### WRITTEN TASK A
Repeat everything in the polynomial regression notebook from "## Training Set" down to "the training set.", word for word.

### EXCERPTED TEXT
======
## Polynomial Regression

First import some libraries to do some data manipulation, math, and modeling.

For polynomial regression, you want to pick the order/degree based on both low training error and low test error. This means it generalizes well represent the test and training sets.

In [None]:
import numpy as np
import matplotlib
import pandas as pd
import matplotlib.pyplot as plt
from sklearn import datasets, linear_model, preprocessing
import numpy.polynomial.polynomial as poly
%matplotlib inline

## Import Data

Use pandas module to read the file and import into a dataframe. Print the data frame to make sure that the data is being imported correctly. Using "dataframe.values" returns a Numpy representation of the DataFrame to be spliced according to however is necessary. Reshape the feature matrix and target vector to both be of the same rank.

In [None]:
df = pd.read_csv('filename.csv')
print(df)
data = df.values
X = data[:,0]
Y = data[:,1]
X = X.reshape(X.shape[0],1)
Y = Y.reshape(Y.shape[0],1)

## Training Set and Test Set

Here the feature matrix and target vector are both partitioned into two sets, one for training and for test.

In [None]:
# probably not necessary if we do k-fold validation
X_tr = X[0:100,0]
Y_tr = Y[0:100,0]
X_test = X[100:200,0]
Y_test = Y[100:200,0]

## Plotting the Data

To show the original shape of the training set.

In [None]:
plt.scatter(X_tr,Y_tr)
======
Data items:
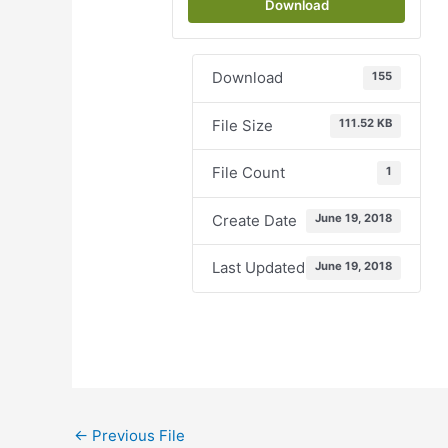
Download
Download
155
File Size
111.52 KB
File Count
1
Create Date
June 19, 2018
Last Updated
June 19, 2018
←
Previous File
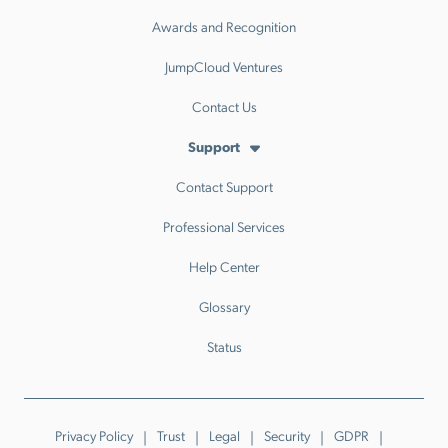
Awards and Recognition
JumpCloud Ventures
Contact Us
Support
Contact Support
Professional Services
Help Center
Glossary
Status
Privacy Policy
Trust
Legal
Security
GDPR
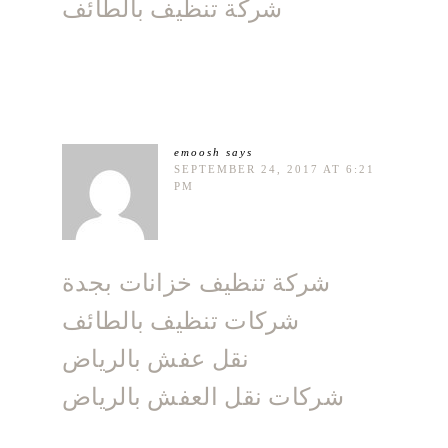
شركة تنظيف بالطائف
emoosh
says
SEPTEMBER 24, 2017 AT 6:21
PM
شركة تنظيف خزانات بجدة
شركات تنظيف بالطائف
نقل عفش بالرياض
شركات نقل العفش بالرياض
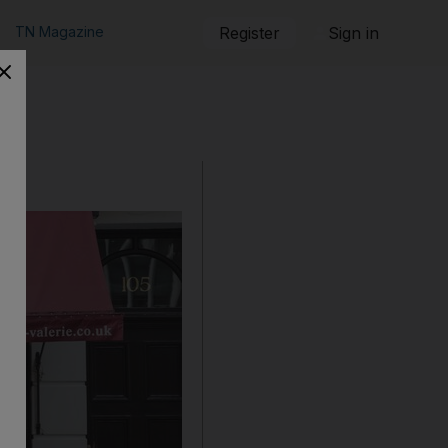
TN Magazine
Register
Sign in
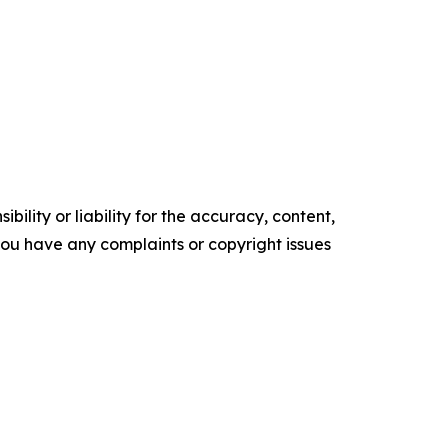
ility or liability for the accuracy, content,
f you have any complaints or copyright issues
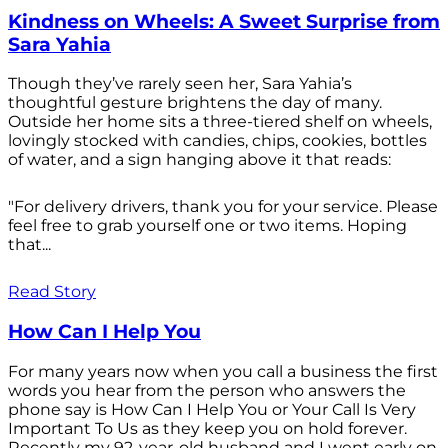
Kindness on Wheels: A Sweet Surprise from
Sara Yahia
Though they’ve rarely seen her, Sara Yahia’s
thoughtful gesture brightens the day of many.
Outside her home sits a three-tiered shelf on wheels,
lovingly stocked with candies, chips, cookies, bottles
of water, and a sign hanging above it that reads:
"For delivery drivers, thank you for your service. Please
feel free to grab yourself one or two items. Hoping
that...
Read Story
How Can I Help You
For many years now when you call a business the first
words you hear from the person who answers the
phone say is How Can I Help You or Your Call Is Very
Important To Us as they keep you on hold forever.
Recently my 92-year-old husband and I went early on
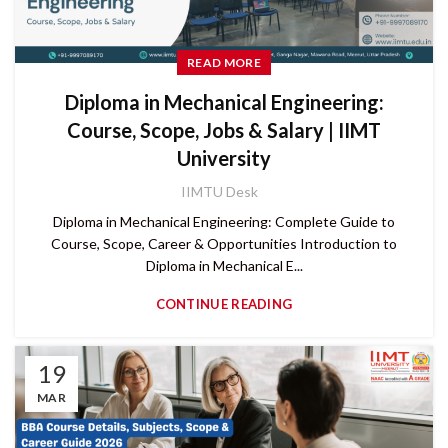
READ MORE
Diploma in Mechanical Engineering:
Course, Scope, Jobs & Salary | IIMT
University
IIMTU Desk
Diploma in Mechanical Engineering: Complete Guide to
Course, Scope, Career & Opportunities Introduction to
Diploma in Mechanical E...
CONTINUE READING
19
MAR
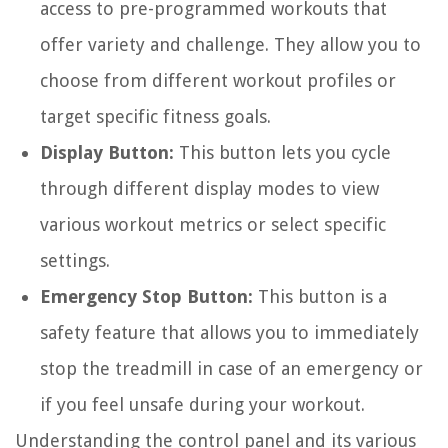
access to pre-programmed workouts that
offer variety and challenge. They allow you to
choose from different workout profiles or
target specific fitness goals.
Display Button:
This button lets you cycle
through different display modes to view
various workout metrics or select specific
settings.
Emergency Stop Button:
This button is a
safety feature that allows you to immediately
stop the treadmill in case of an emergency or
if you feel unsafe during your workout.
Understanding the control panel and its various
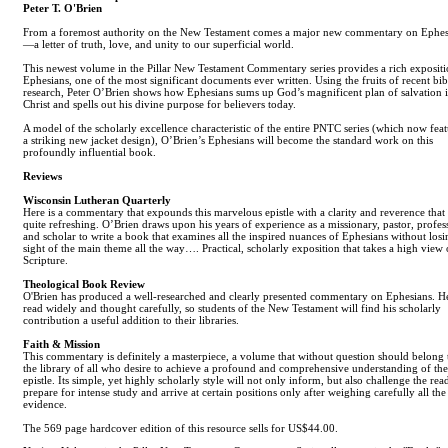
Peter T. O'Brien
From a foremost authority on the New Testament comes a major new commentary on Ephes
—a letter of truth, love, and unity to our superficial world.
This newest volume in the Pillar New Testament Commentary series provides a rich expositi
Ephesians, one of the most significant documents ever written. Using the fruits of recent bib
research, Peter O’Brien shows how Ephesians sums up God’s magnificent plan of salvation 
Christ and spells out his divine purpose for believers today.
A model of the scholarly excellence characteristic of the entire PNTC series (which now feat
a striking new jacket design), O’Brien’s Ephesians will become the standard work on this
profoundly influential book.
Reviews
Wisconsin Lutheran Quarterly
Here is a commentary that expounds this marvelous epistle with a clarity and reverence that
quite refreshing. O’Brien draws upon his years of experience as a missionary, pastor, profes
and scholar to write a book that examines all the inspired nuances of Ephesians without losi
sight of the main theme all the way…. Practical, scholarly exposition that takes a high view 
Scripture.
Theological Book Review
O'Brien has produced a well-researched and clearly presented commentary on Ephesians. H
read widely and thought carefully, so students of the New Testament will find his scholarly
contribution a useful addition to their libraries.
Faith & Mission
This commentary is definitely a masterpiece, a volume that without question should belong 
the library of all who desire to achieve a profound and comprehensive understanding of the
epistle. Its simple, yet highly scholarly style will not only inform, but also challenge the rea
prepare for intense study and arrive at certain positions only after weighing carefully all the
evidence.
The 569 page hardcover edition of this resource sells for US$44.00.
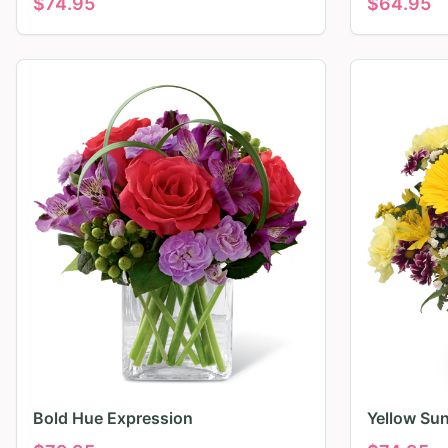
$
74.95
$
64.95
Bold Hue Expression
Yellow Su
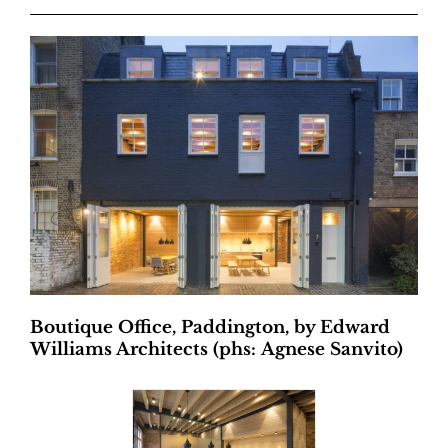
Boutique Office, Paddington, by Edward
Williams Architects (phs: Agnese Sanvito)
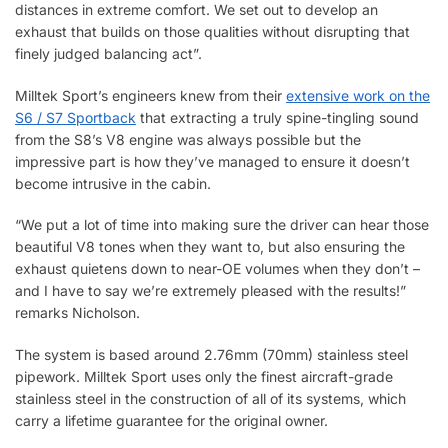
distances in extreme comfort. We set out to develop an
exhaust that builds on those qualities without disrupting that
finely judged balancing act”.
Milltek Sport’s engineers knew from their
extensive work on the
S6 / S7 Sportback
that extracting a truly spine-tingling sound
from the S8’s V8 engine was always possible but the
impressive part is how they’ve managed to ensure it doesn’t
become intrusive in the cabin.
“We put a lot of time into making sure the driver can hear those
beautiful V8 tones when they want to, but also ensuring the
exhaust quietens down to near-OE volumes when they don’t –
and I have to say we’re extremely pleased with the results!”
remarks Nicholson.
The system is based around 2.76mm (70mm) stainless steel
pipework. Milltek Sport uses only the finest aircraft-grade
stainless steel in the construction of all of its systems, which
carry a lifetime guarantee for the original owner.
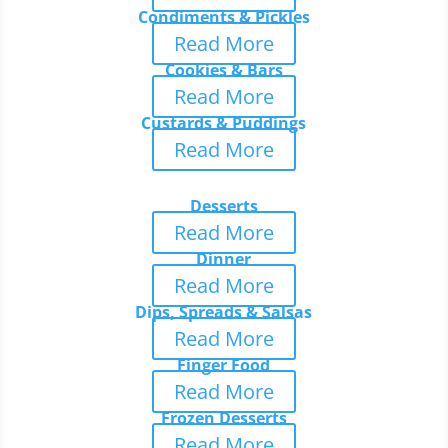
Condiments & Pickles
Read More
Cookies & Bars
Read More
Custards & Puddings
Read More
Desserts
Read More
Dinner
Read More
Dips, Spreads & Salsas
Read More
Finger Food
Read More
Frozen Desserts
Read More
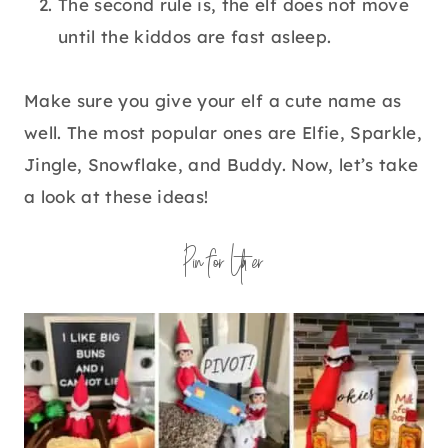
The second rule is, the elf does not move
until the kiddos are fast asleep.
Make sure you give your elf a cute name as
well. The most popular ones are Elfie, Sparkle,
Jingle, Snowflake, and Buddy. Now, let’s take
a look at these ideas!
Pin for Later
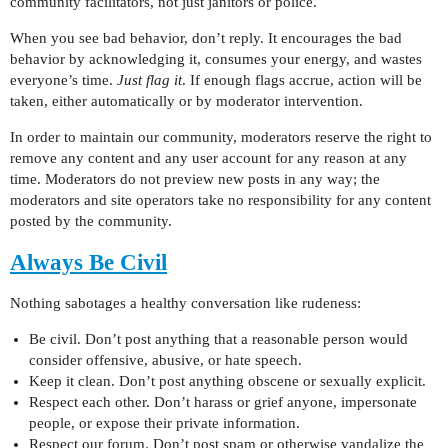
community facilitators, not just janitors or police.
When you see bad behavior, don’t reply. It encourages the bad
behavior by acknowledging it, consumes your energy, and wastes
everyone’s time.
Just flag it
. If enough flags accrue, action will be
taken, either automatically or by moderator intervention.
In order to maintain our community, moderators reserve the right to
remove any content and any user account for any reason at any
time. Moderators do not preview new posts in any way; the
moderators and site operators take no responsibility for any content
posted by the community.
Always Be Civil
Nothing sabotages a healthy conversation like rudeness:
Be civil. Don’t post anything that a reasonable person would
consider offensive, abusive, or hate speech.
Keep it clean. Don’t post anything obscene or sexually explicit.
Respect each other. Don’t harass or grief anyone, impersonate
people, or expose their private information.
Respect our forum. Don’t post spam or otherwise vandalize the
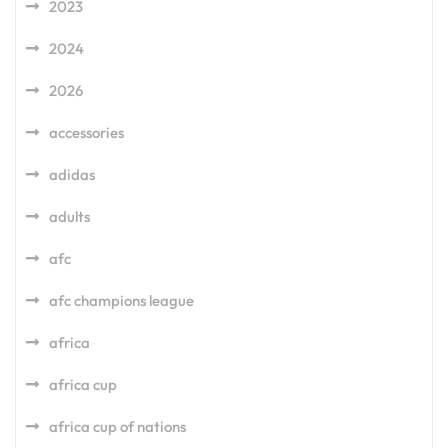
2023
2024
2026
accessories
adidas
adults
afc
afc champions league
africa
africa cup
africa cup of nations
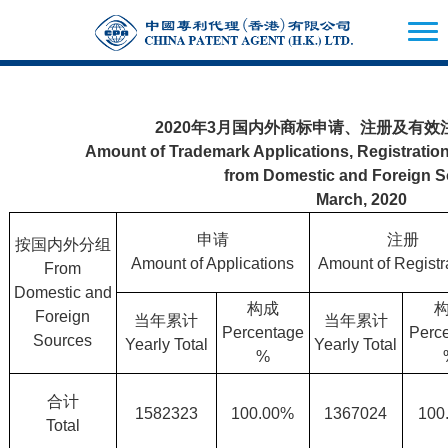
2020年3月国内外商标申请、注册及有
Amount of Trademark Applications, Registration
from Domestic and Foreign 
March, 2020
申请
注册
按国内外分组
Amount of Applications
Amount of Registr
From
Domestic and
构成
Foreign
当年累计
当年累计
Percentage
Perc
Sources
Yearly Total
Yearly Total
%
合计
1582323
100.00%
1367024
100
Total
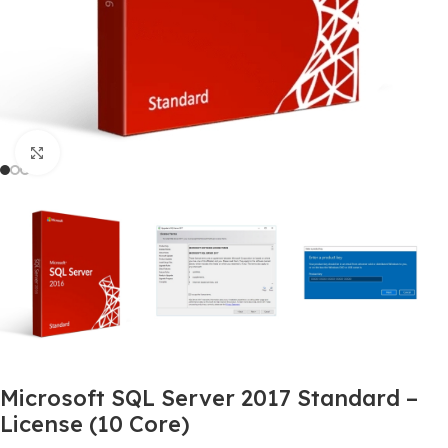
Click to enlarge
Microsoft SQL Server 2017 Standard –
License (10 Core)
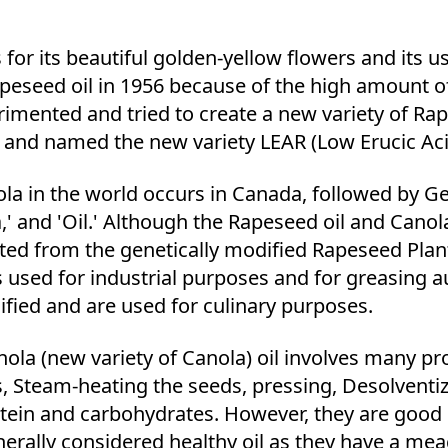
r its beautiful golden-yellow flowers and its us
eseed oil in 1956 because of the high amount of 
rimented and tried to create a new variety of Ra
ded and named the new variety LEAR (Low Erucic A
 in the world occurs in Canada, followed by Ge
,' and 'Oil.' Although the Rapeseed oil and Canola
racted from the genetically modified Rapeseed Plant
is used for industrial purposes and for greasing 
ified and are used for culinary purposes.
ola (new variety of Canola) oil involves many pr
s, Steam-heating the seeds, pressing, Desolventi
otein and carbohydrates. However, they are good
enerally considered healthy oil as they have a me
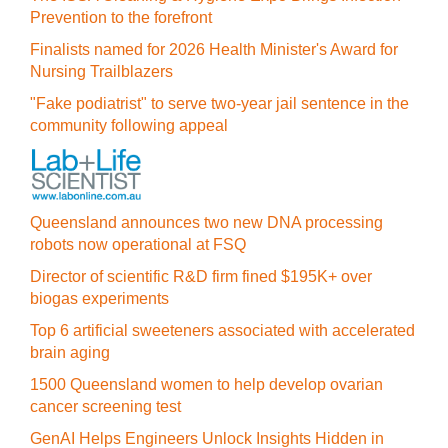
Prevention to the forefront
Finalists named for 2026 Health Minister's Award for
Nursing Trailblazers
"Fake podiatrist" to serve two-year jail sentence in the
community following appeal
Queensland announces two new DNA processing
robots now operational at FSQ
Director of scientific R&D firm fined $195K+ over
biogas experiments
Top 6 artificial sweeteners associated with accelerated
brain aging
1500 Queensland women to help develop ovarian
cancer screening test
GenAI Helps Engineers Unlock Insights Hidden in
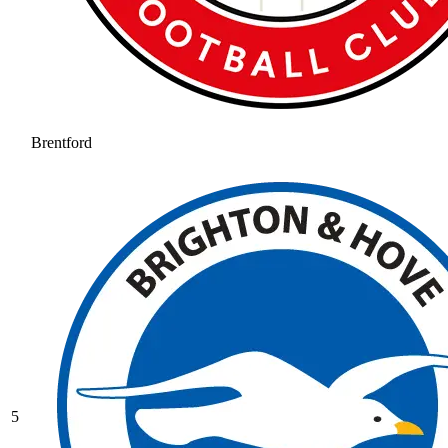
Brentford
5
======
### WRITTEN TASK B
Reproduce everything in the rows from the line containing "r its beautiful" down to the line containing "enerally considered healthy", including both of those lines, with no changes.

### EXERCISE RESPONSE A
## Training Set and Test Set

Here the feature matrix and target vector are both partitioned into two sets, one for training and for test.

In [None]:
# probably not necessary if we do k-fold validation
X_tr = X[0:100,0]
Y_tr = Y[0:100,0]
X_test = X[100:200,0]
Y_test = Y[100:200,0]

## Plotting the Data

To show the original shape of the training set.

### EXERCISE RESPONSE B
r its beautiful golden-yellow flowers and its us
eseed oil in 1956 because of the high amount of 
rimented and tried to create a new variety of Ra
ded and named the new variety LEAR (Low Erucic A
 in the world occurs in Canada, followed by Ge
,' and 'Oil.' Although the Rapeseed oil and Canola
racted from the genetically modified Rapeseed Plant
is used for industrial purposes and for greasing 
ified and are used for culinary purposes.
ola (new variety of Canola) oil involves many pr
s, Steam-heating the seeds, pressing, Desolventi
otein and carbohydrates. However, they are good
enerally considered healthy oil as they have a me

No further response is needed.